### [Request]
With the pictures removed, write out the data below exactly.

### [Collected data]

══════════════════════════════

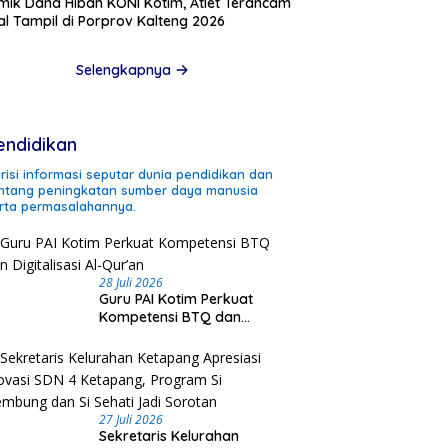
mik Dana Hibah KONI Kotim, Atlet Terancam
l Tampil di Porprov Kalteng 2026
Selengkapnya
endidikan
risi informasi seputar dunia pendidikan dan
ntang peningkatan sumber daya manusia
rta permasalahannya.
28 Juli 2026
Guru PAI Kotim Perkuat
Kompetensi BTQ dan
Digitalisasi Al-Qur’an
27 Juli 2026
Sekretaris Kelurahan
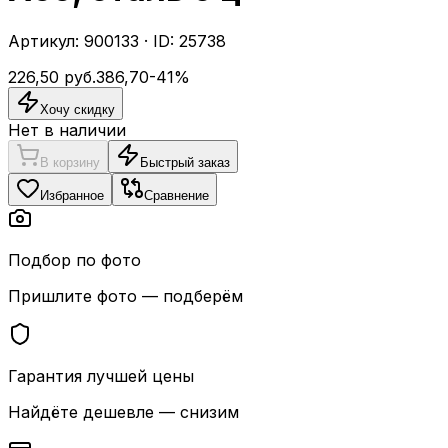
Артикул:
900133
· ID:
25738
226,50
руб.
386,70
-
41
%
Хочу скидку
Нет в наличии
В корзину
Быстрый заказ
Избранное
Сравнение
Подбор по фото
Пришлите фото — подберём
Гарантия лучшей цены
Найдёте дешевле — снизим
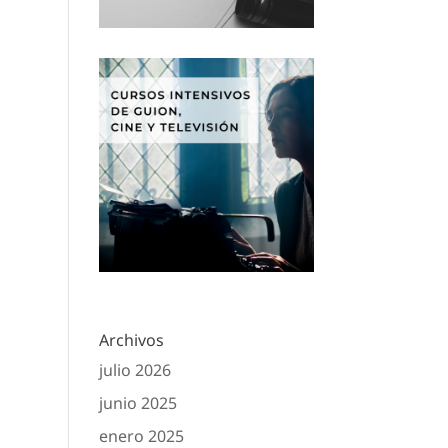
Archivos
julio 2026
junio 2025
enero 2025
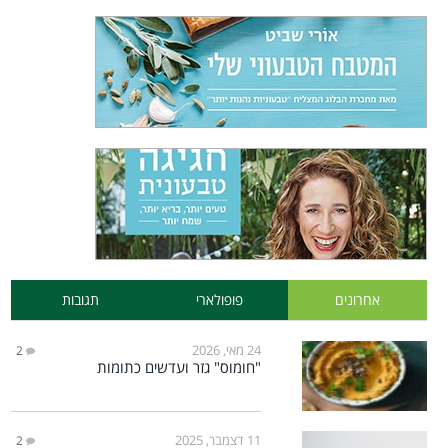
אחרונים
פופולארי
תגובות
24 מאי, 2026
2
"חומוס" גזר ועדשים כתומות
11 דצמבר, 2025
2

══════════════════════════════

### [Result]
mik Dana Hibah KONI Kotim, Atlet Terancam
l Tampil di Porprov Kalteng 2026
Selengkapnya
endidikan
risi informasi seputar dunia pendidikan dan
ntang peningkatan sumber daya manusia
rta permasalahannya.
28 Juli 2026
Guru PAI Kotim Perkuat
Kompetensi BTQ dan
Digitalisasi Al-Qur’an
27 Juli 2026
Sekretaris Kelurahan
Артикул:
900133
· ID:
25738
226,50
руб.
386,70
-
41
%
Хочу скидку
Нет в наличии
В корзину
Быстрый заказ
Избранное
Сравнение
Подбор по фото
Пришлите фото — подберём
Гарантия лучшей цены
Найдёте дешевле — снизим
Archivos
julio 2026
junio 2025
enero 2025
אחרונים
פופולארי
תגובות
24 מאי, 2026
2
"חומוס" גזר ועדשים כתומות
11 דצמבר, 2025
2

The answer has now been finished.